* **DATA SUPPLIED**
BEGIN

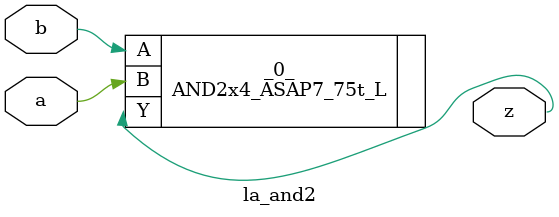
<source format=v>

/* Generated by Yosys 0.44 (git sha1 80ba43d26, g++ 11.4.0-1ubuntu1~22.04 -fPIC -O3) */

(* top =  1  *)
(* src = "generated" *)
(* keep_hierarchy *)
module la_and2 (
    a,
    b,
    z
);
  (* src = "generated" *)
  input a;
  wire a;
  (* src = "generated" *)
  input b;
  wire b;
  (* src = "generated" *)
  output z;
  wire z;
  AND2x4_ASAP7_75t_L _0_ (
      .A(b),
      .B(a),
      .Y(z)
  );
endmodule

</source>
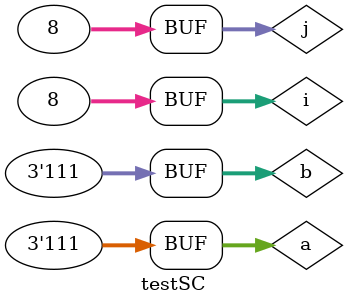
<source format=v>

module operadorMS ( s0, s1, a, b );
output s0, s1;
input a, b;
wire s2, s3, s4, s5, s6;

nand NAND1(s6, a, a);
nand NAND2(s5, b, b);
nand NAND3(s4, s5, s6);
nand NAND4(s3, a, b);
nand NAND5(s2, s3, s4);
nand NAND6(s0, s2);
nand NAND7(s1, s3);

endmodule


module operadorSC (s0,s1,a,b,c);
output s0,s1;
input a,b,c;
wire s2,s3,s4,s5,s6;

operadorMS MS1(s2,s3,a,b);
operadorMS MS2(s0,s4,s2,c);
nand NAND1(s5,s3,s3);
nand NAND2(s6,s4,s4); 
nand NAND3(s1,s5,s6);

endmodule


module SC3Bits (s,a,b);
output[3:0]s;
input[2:0]a,b;
wire[1:0]c;

operadorMS MD1(s[0],c[0],a[0],b[0]);
operadorSC SC1(s[1],c[1],a[1],b[1],c[0]);
operadorSC SC2(s[2],s[3],a[2],b[2],c[1]);

endmodule

module testSC;
reg[2:0]a,b;
wire[3:0]s;
integer i,j;

SC3Bits SC3B(s,a,b);

initial begin : start

a=0; b=0;

end

initial begin : main

#1 $display ( " Operador Soma Completa Com Portas NAND - 3 Bits " );
#1 $display ( "   a  +  b   =  s   " );
	$monitor ( " %3b  %3b  = %4b ",a,b,s);
	
	for ( i = 0; i < 8; i = i + 1)begin
	 a = i;
	for ( j = 0; j < 8; j = j + 1)begin
	#1 b = j;
	end
	end
				
end

endmodule

/*  Operador Soma Completa Com Portas NAND - 3 Bits 
       a  +  b   =  s   
     000  000  = 0000 
     000  001  = 0001 
     000  010  = 0010 
     000  011  = 0011 
     000  100  = 0100 
     000  101  = 0101 
     000  110  = 0110 
     001  111  = 1000 
     001  000  = 0001 
     001  001  = 0010 
     001  010  = 0011 
     001  011  = 0100 
     001  100  = 0101 
     001  101  = 0110 
     001  110  = 0111 
     010  111  = 1001 
     010  000  = 0010 
     010  001  = 0011 
     010  010  = 0100 
     010  011  = 0101 
     010  100  = 0110 
     010  101  = 0111 
     010  110  = 1000 
     011  111  = 1010 
     011  000  = 0011 
     011  001  = 0100 
     011  010  = 0101 
     011  011  = 0110 
     011  100  = 0111 
     011  101  = 1000 
     011  110  = 1001 
     100  111  = 1011 
     100  000  = 0100 
     100  001  = 0101 
     100  010  = 0110 
     100  011  = 0111 
     100  100  = 1000 
     100  101  = 1001 
     100  110  = 1010 
     101  111  = 1100 
     101  000  = 0101 
     101  001  = 0110 
     101  010  = 0111 
     101  011  = 1000 
     101  100  = 1001 
     101  101  = 1010 
     101  110  = 1011 
     110  111  = 1101 
     110  000  = 0110 
     110  001  = 0111 
     110  010  = 1000 
     110  011  = 1001 
     110  100  = 1010 
     110  101  = 1011 
     110  110  = 1100 
     111  111  = 1110 
     111  000  = 0111 
     111  001  = 1000 
     111  010  = 1001 
     111  011  = 1010 
     111  100  = 1011 
     111  101  = 1100 
     111  110  = 1101
 */
</source>
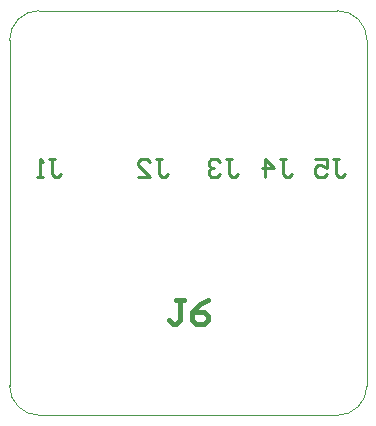
<source format=gm1>
G04*
G04 #@! TF.GenerationSoftware,Altium Limited,Altium Designer,19.1.6 (110)*
G04*
G04 Layer_Color=16711935*
%FSLAX25Y25*%
%MOIN*%
G70*
G01*
G75*
%ADD10C,0.01000*%
%ADD12C,0.00394*%
%ADD14C,0.01575*%
D10*
X-10856Y18019D02*
X-8857D01*
X-9856D01*
Y13021D01*
X-8857Y12021D01*
X-7857D01*
X-6858Y13021D01*
X-16854Y12021D02*
X-12855D01*
X-16854Y16020D01*
Y17020D01*
X-15855Y18019D01*
X-13855D01*
X-12855Y17020D01*
X12744Y18019D02*
X14743D01*
X13744D01*
Y13021D01*
X14743Y12021D01*
X15743D01*
X16743Y13021D01*
X10745Y17020D02*
X9745Y18019D01*
X7745D01*
X6746Y17020D01*
Y16020D01*
X7745Y15020D01*
X8745D01*
X7745D01*
X6746Y14021D01*
Y13021D01*
X7745Y12021D01*
X9745D01*
X10745Y13021D01*
X30444Y18019D02*
X32443D01*
X31444D01*
Y13021D01*
X32443Y12021D01*
X33443D01*
X34442Y13021D01*
X25445Y12021D02*
Y18019D01*
X28444Y15020D01*
X24446D01*
X48144Y18019D02*
X50143D01*
X49143D01*
Y13021D01*
X50143Y12021D01*
X51143D01*
X52143Y13021D01*
X42146Y18019D02*
X46145D01*
Y15020D01*
X44145Y16020D01*
X43145D01*
X42146Y15020D01*
Y13021D01*
X43145Y12021D01*
X45145D01*
X46145Y13021D01*
X-46356Y18019D02*
X-44357D01*
X-45357D01*
Y13021D01*
X-44357Y12021D01*
X-43357D01*
X-42358Y13021D01*
X-48355Y12021D02*
X-50355D01*
X-49355D01*
Y18019D01*
X-48355Y17020D01*
D12*
X-49724Y67441D02*
G03*
X-59567Y57598I0J-9843D01*
G01*
Y-57598D02*
G03*
X-49724Y-67441I9843J0D01*
G01*
X49724D02*
G03*
X59567Y-57598I0J9843D01*
G01*
Y57598D02*
G03*
X49724Y67441I-9843J0D01*
G01*
X-49724D02*
X49724D01*
X59567Y-57598D02*
Y57598D01*
X-49724Y-67441D02*
X49724D01*
X-59567Y-57598D02*
Y57598D01*
D14*
X-1310Y-29007D02*
X-3934D01*
X-2622D01*
Y-35567D01*
X-3934Y-36879D01*
X-5246D01*
X-6558Y-35567D01*
X6562Y-29007D02*
X3938Y-30319D01*
X1314Y-32943D01*
Y-35567D01*
X2626Y-36879D01*
X5250D01*
X6562Y-35567D01*
Y-34255D01*
X5250Y-32943D01*
X1314D01*
M02*

</source>
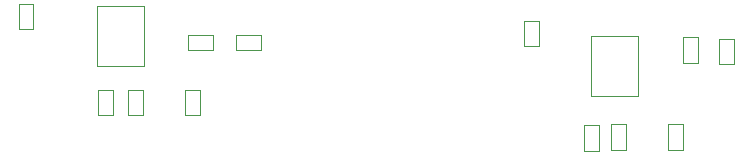
<source format=gbr>
%TF.GenerationSoftware,Altium Limited,Altium Designer,19.1.8 (144)*%
G04 Layer_Color=16711935*
%FSLAX26Y26*%
%MOIN*%
%TF.FileFunction,Other,Mechanical_13*%
%TF.Part,Single*%
G01*
G75*
%TA.AperFunction,NonConductor*%
%ADD35C,0.003937*%
D35*
X2052559Y1279606D02*
X2210039D01*
X2052559D02*
Y1480394D01*
X2210039D01*
Y1279606D02*
Y1480394D01*
X3698583Y1179882D02*
X3856063D01*
X3698583D02*
Y1380669D01*
X3856063D01*
Y1179882D02*
Y1380669D01*
X3675197Y998425D02*
X3724803D01*
X3675197Y1083071D02*
X3724803D01*
X3675197Y998425D02*
Y1083071D01*
X3724803Y998425D02*
Y1083071D01*
X4125197Y1287677D02*
X4174803D01*
X4125197Y1372323D02*
X4174803D01*
X4125197Y1287677D02*
Y1372323D01*
X4174803Y1287677D02*
Y1372323D01*
X2055197Y1116260D02*
X2104803D01*
X2055197Y1200906D02*
X2104803D01*
X2055197Y1116260D02*
Y1200906D01*
X2104803Y1116260D02*
Y1200906D01*
X2345197Y1116260D02*
X2394803D01*
X2345197Y1200906D02*
X2394803D01*
X2345197Y1116260D02*
Y1200906D01*
X2394803Y1116260D02*
Y1200906D01*
X2598740Y1335197D02*
Y1384803D01*
X2514094Y1335197D02*
Y1384803D01*
Y1335197D02*
X2598740D01*
X2514094Y1384803D02*
X2598740D01*
X3955197Y1001260D02*
X4004803D01*
X3955197Y1085906D02*
X4004803D01*
X3955197Y1001260D02*
Y1085906D01*
X4004803Y1001260D02*
Y1085906D01*
X3475197Y1432323D02*
X3524803D01*
X3475197Y1347677D02*
X3524803D01*
Y1432323D01*
X3475197Y1347677D02*
Y1432323D01*
X4005197Y1291260D02*
X4054803D01*
X4005197Y1375906D02*
X4054803D01*
X4005197Y1291260D02*
Y1375906D01*
X4054803Y1291260D02*
Y1375906D01*
X1790197Y1487323D02*
X1839803D01*
X1790197Y1402677D02*
X1839803D01*
Y1487323D01*
X1790197Y1402677D02*
Y1487323D01*
X2155197Y1200906D02*
X2204803D01*
X2155197Y1116260D02*
X2204803D01*
Y1200906D01*
X2155197Y1116260D02*
Y1200906D01*
X2354095Y1335197D02*
Y1384803D01*
X2438740Y1335197D02*
Y1384803D01*
X2354095D02*
X2438740D01*
X2354095Y1335197D02*
X2438740D01*
X3765197Y1085906D02*
X3814803D01*
X3765197Y1001260D02*
X3814803D01*
Y1085906D01*
X3765197Y1001260D02*
Y1085906D01*
%TF.MD5,b3b2ec3e2b7749acebe666d85b1ba6c9*%
M02*

</source>
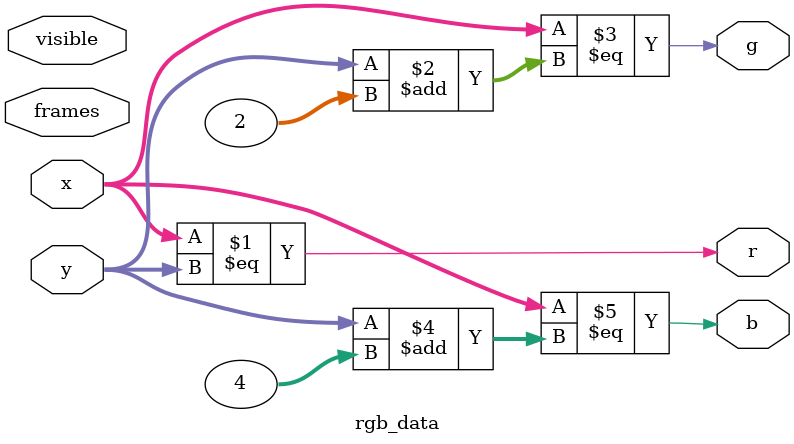
<source format=v>
module rgb_data(
	input wire [7:0] frames,
	input wire [9:0] x,
	input wire [9:0] y,
	input wire visible,
	output wire r,
	output wire g,
	output wire b
	);

assign r = (x == y);
assign g = (x == y + 2);
assign b = (x == y + 4);
	
endmodule


</source>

END

* **TASK BRIEF**
Please give again the lines above between the line holding "X6746Y17020D01*" and the line holding "X6562Y-29007D02*", inclusive, exactly as they are and with nothing added.

* **EXERCISE OUTPUT**
X6746Y17020D01*
Y16020D01*
X7745Y15020D01*
X8745D01*
X7745D01*
X6746Y14021D01*
Y13021D01*
X7745Y12021D01*
X9745D01*
X10745Y13021D01*
X30444Y18019D02*
X32443D01*
X31444D01*
Y13021D01*
X32443Y12021D01*
X33443D01*
X34442Y13021D01*
X25445Y12021D02*
Y18019D01*
X28444Y15020D01*
X24446D01*
X48144Y18019D02*
X50143D01*
X49143D01*
Y13021D01*
X50143Y12021D01*
X51143D01*
X52143Y13021D01*
X42146Y18019D02*
X46145D01*
Y15020D01*
X44145Y16020D01*
X43145D01*
X42146Y15020D01*
Y13021D01*
X43145Y12021D01*
X45145D01*
X46145Y13021D01*
X-46356Y18019D02*
X-44357D01*
X-45357D01*
Y13021D01*
X-44357Y12021D01*
X-43357D01*
X-42358Y13021D01*
X-48355Y12021D02*
X-50355D01*
X-49355D01*
Y18019D01*
X-48355Y17020D01*
D12*
X-49724Y67441D02*
G03*
X-59567Y57598I0J-9843D01*
G01*
Y-57598D02*
G03*
X-49724Y-67441I9843J0D01*
G01*
X49724D02*
G03*
X59567Y-57598I0J9843D01*
G01*
Y57598D02*
G03*
X49724Y67441I-9843J0D01*
G01*
X-49724D02*
X49724D01*
X59567Y-57598D02*
Y57598D01*
X-49724Y-67441D02*
X49724D01*
X-59567Y-57598D02*
Y57598D01*
D14*
X-1310Y-29007D02*
X-3934D01*
X-2622D01*
Y-35567D01*
X-3934Y-36879D01*
X-5246D01*
X-6558Y-35567D01*
X6562Y-29007D02*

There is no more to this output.